TASK MATERIAL:
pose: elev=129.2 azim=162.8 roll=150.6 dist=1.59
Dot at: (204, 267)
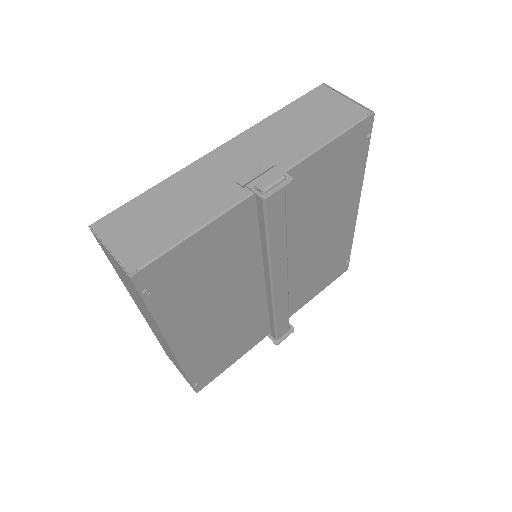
...
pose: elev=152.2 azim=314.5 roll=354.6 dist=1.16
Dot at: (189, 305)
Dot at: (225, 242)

WHAT IS REQUIRED:
Retype the lines from the line with "pose: elev=152.2 azim=314.5" to the line with "Dot at: (225, 242)", both included, word for word and in order.

RESULT FOR THIS EXERCISE:
pose: elev=152.2 azim=314.5 roll=354.6 dist=1.16
Dot at: (189, 305)
Dot at: (225, 242)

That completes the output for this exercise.